During the war years the cinemas became even more popular and long queues formed for the evening shows, with uniforms well in evidence. Wartime morale-boosting films like ‘Target for Tonight’, ‘One of our Aircraft is Missing’, ‘Mrs Miniver’ or ‘In Which we Serve’ were sell-outs. For the first half of the show a crowd stood at the back of the auditorium while awaiting seats while the projector beam cut through the smoke haze of scores of cigarettes.

During the interval the usherettes came round with Eldorado ices but as the war progressed ice-cream disappeared. Instead, the audience was treated to ‘Dig for Victory’, ‘Buy War Bonds’ and similar patriotic messages flashed on the screen. Finally, the curtains drew and a solemn playing of ‘God save the King’ had everyone standing to attention except for the few who had made their escape at the back.

The audience streamed out into the darkness and rain of the real world – it usually seemed to be raining when I came out of the cinema. Those of us from the village found their dripping bikes, peeled apart their sticky oilskin capes and tackled the long and exhausting bike ride home, the last bus having long since gone.

… from John Marshall, a stable lad in Newmarket 1945 – 1950

 (Correspondence September 2008)

I was interested to hear the picture houses are now night clubs. I well remember the Doric and the Kingsway. We lads used to sneak in via the emergency exit. We were so poorly paid that it was the only way sometimes to see the latest film. One Saturday night I had sneaked in when the usherette asked me to show my ticket.

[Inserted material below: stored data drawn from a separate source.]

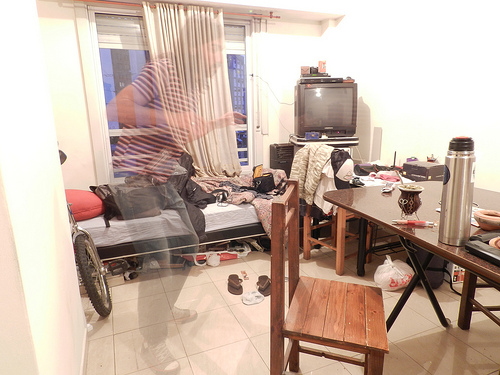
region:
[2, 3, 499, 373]
transparent image of man in cluttered room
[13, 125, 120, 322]
bicycle partially visible near wall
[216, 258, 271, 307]
brown flip-flops on the ground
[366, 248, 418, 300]
tied plastic bag on the ground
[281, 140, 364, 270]
clothing thrown over the back of a chair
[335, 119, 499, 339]
dark table near wall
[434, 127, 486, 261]
silver and black thermos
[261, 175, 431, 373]
wooden chair near table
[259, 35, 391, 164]
television near wall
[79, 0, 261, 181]
curtain in front of large window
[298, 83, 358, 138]
this is a television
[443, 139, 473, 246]
this is a thermos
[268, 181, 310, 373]
this is a chair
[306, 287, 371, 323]
the chair is wooden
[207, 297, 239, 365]
the floor is made of tiles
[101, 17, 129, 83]
this is a window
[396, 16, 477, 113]
the wall is white in color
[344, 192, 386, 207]
this is a table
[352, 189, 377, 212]
the table is wooden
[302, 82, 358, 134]
the television is off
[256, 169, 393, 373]
a wooden chair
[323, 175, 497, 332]
a table holding stuff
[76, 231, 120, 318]
a bicycle tire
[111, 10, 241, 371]
a man dancing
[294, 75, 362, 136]
a television screen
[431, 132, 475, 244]
a thermos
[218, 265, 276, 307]
a pair of sandals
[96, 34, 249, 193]
a window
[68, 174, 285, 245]
a bed that has cloths on it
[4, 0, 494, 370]
an unorganized room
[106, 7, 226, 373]
the person is see thru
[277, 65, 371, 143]
the tv is black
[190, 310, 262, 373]
the ground is white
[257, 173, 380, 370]
the chair is brown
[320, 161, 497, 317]
the table is brown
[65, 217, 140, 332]
the tire is small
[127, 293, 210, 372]
the person has shoes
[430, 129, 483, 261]
the thermos is silver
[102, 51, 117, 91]
the sky is blue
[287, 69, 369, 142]
the tv is blue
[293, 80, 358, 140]
a gray television in the corner of the room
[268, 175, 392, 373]
a brown wooden chair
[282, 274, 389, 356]
the seat of a wooden chair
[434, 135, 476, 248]
a black and silver thermos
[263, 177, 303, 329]
the back of a wooden chair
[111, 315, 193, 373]
a white tile on the floor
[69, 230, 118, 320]
a black wheel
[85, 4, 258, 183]
the window in a room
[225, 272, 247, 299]
a brown flip flop on the floor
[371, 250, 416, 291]
a white plastic bag on the floor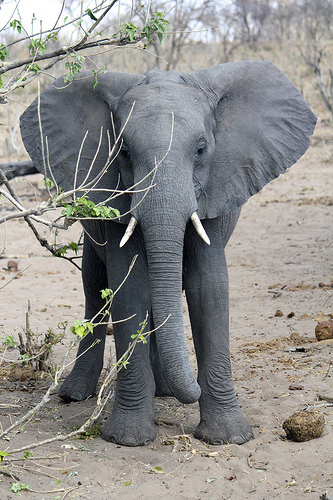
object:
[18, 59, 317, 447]
elephant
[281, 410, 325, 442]
poop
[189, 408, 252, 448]
feet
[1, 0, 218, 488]
tree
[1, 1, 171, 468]
leaves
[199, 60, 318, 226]
ears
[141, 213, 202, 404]
trunk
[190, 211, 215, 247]
tusk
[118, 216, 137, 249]
tusk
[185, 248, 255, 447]
leg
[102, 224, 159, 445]
leg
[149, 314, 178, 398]
leg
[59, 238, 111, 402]
leg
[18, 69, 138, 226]
ear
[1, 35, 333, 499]
ground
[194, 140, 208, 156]
eye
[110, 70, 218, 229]
head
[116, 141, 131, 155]
eye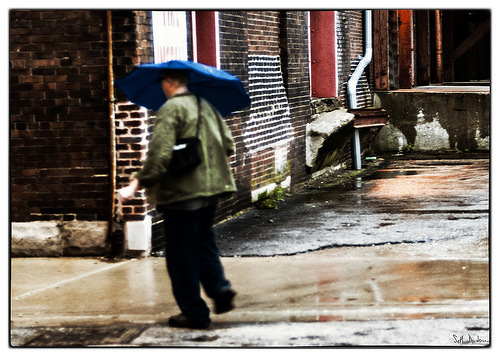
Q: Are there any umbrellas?
A: Yes, there is an umbrella.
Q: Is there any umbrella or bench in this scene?
A: Yes, there is an umbrella.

For some very strange reason I said, “you fetch the manager, and I will not only show you my ticket but demand an apology.” This from an undersized 14-year-old. I sat back very pleased with myself. Just a few minutes later the manager and the doorman, an ex-sergeant came from behind, lifted my under five stone body and threw me out of the place and banned me for 4 weeks – from both the Doric and the Kingsway. However, we saw some good films at both places, and I have fond memories of both.